Seven-time USA Diving athlete of the year and three-time Olympian David Boudia announced on Tuesday that he will return to competitive diving, ending his one-year break from the sport following the Olympic Games Rio 2016.
Boudia said he decided in January that he would return to the sport and in June decided to “pull the trigger.”
“I’ve been training since June and hopefully I’m going to make a fourth run to the Olympic Games in Tokyo,” he said Tuesday afternoon in an announcement broadcast on USA Diving’s Facebook page.
Boudia, 28, said that he needed a mental break from the sport and also wanted to make sure that he would be able to remain competitive physically. Those weren’t the only reasons for deciding to return, however.
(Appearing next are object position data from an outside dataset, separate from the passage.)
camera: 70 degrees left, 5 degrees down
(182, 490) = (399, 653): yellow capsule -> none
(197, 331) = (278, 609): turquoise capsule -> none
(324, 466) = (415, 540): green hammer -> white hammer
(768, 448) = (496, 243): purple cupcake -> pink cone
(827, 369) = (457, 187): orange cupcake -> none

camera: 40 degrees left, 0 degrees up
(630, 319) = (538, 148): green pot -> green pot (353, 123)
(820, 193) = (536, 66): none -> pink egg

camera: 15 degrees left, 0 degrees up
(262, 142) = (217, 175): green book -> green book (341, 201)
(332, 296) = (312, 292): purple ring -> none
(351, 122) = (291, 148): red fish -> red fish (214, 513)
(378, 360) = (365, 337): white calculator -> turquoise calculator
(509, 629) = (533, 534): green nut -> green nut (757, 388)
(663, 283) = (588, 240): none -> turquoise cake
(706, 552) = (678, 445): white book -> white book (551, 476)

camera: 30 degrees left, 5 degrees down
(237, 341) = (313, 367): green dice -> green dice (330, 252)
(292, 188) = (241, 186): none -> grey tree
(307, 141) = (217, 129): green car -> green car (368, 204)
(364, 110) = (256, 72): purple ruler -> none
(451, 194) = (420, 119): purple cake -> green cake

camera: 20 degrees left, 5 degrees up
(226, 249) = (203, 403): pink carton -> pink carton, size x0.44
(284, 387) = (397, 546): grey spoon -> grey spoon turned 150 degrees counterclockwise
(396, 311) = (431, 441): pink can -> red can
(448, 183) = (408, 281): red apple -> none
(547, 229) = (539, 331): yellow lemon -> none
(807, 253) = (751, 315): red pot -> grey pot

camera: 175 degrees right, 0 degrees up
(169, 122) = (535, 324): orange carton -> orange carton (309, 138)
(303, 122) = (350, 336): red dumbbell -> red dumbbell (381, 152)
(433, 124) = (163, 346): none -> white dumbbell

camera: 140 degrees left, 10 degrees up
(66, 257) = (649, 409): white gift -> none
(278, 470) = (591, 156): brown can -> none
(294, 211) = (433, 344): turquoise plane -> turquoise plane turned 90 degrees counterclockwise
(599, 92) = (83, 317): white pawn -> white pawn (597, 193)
“More importantly I just saw the amount of opportunity I had to go on a stage to speak, whether to a secular audience or a faith-based audience,” he said. “I think it’s no secret my faith is my No. 1 driver, so being able to see how many people I could impact on this big stage, it’s a huge responsibility. There’s lot of weight to it, and I just want to try to be as faithful as I can.
“I look back on the last four years leading up to Rio and I thought of missed opportunities where I could have been a better mentor to my teammates and more loving to the people coming up to me. I believe God gave me this platform to use it for him, and so that’s a big driver of why I want to continue.”
Boudia, a 20-time national champion, won a silver medal in the men’s 10-meter synchronized event and a bronze medal in the men’s 10-meter individual event last summer in Rio, before taking a year off to decide on his future.
He announced his return on the campus of Purdue, his alma mater, surrounded by coach Adam Soldati and USA Diving CEO Lee Johnson. Boudia won six NCAA national titles there and in 2016 was inducted into the Purdue Athletics Hall of Fame.
In addition to his two medals won in 2016, Boudia also came home from London with a gold medal in men’s 10-meter individual event and a bronze medal in 10-meter synchro at the 2012 Olympics. In 2008, he finished fifth in 10-meter synchro and 10th in 10-meter individual.
Boudia’s 2012 Olympic gold medal was the first for a U.S. man in the 10-meter event since Greg Louganis in 1988.
Boudia and his wife Sonnie had their second child on Aug. 24.
“I’m going for another Olympics and it’s not going to be easy, but my wife has been unbelievably supportive,” he said. “She was a little dumbfounded when I said it in January, but as it’s gone on she’s been awesome and loving so I’m extremely thankful for her as well.”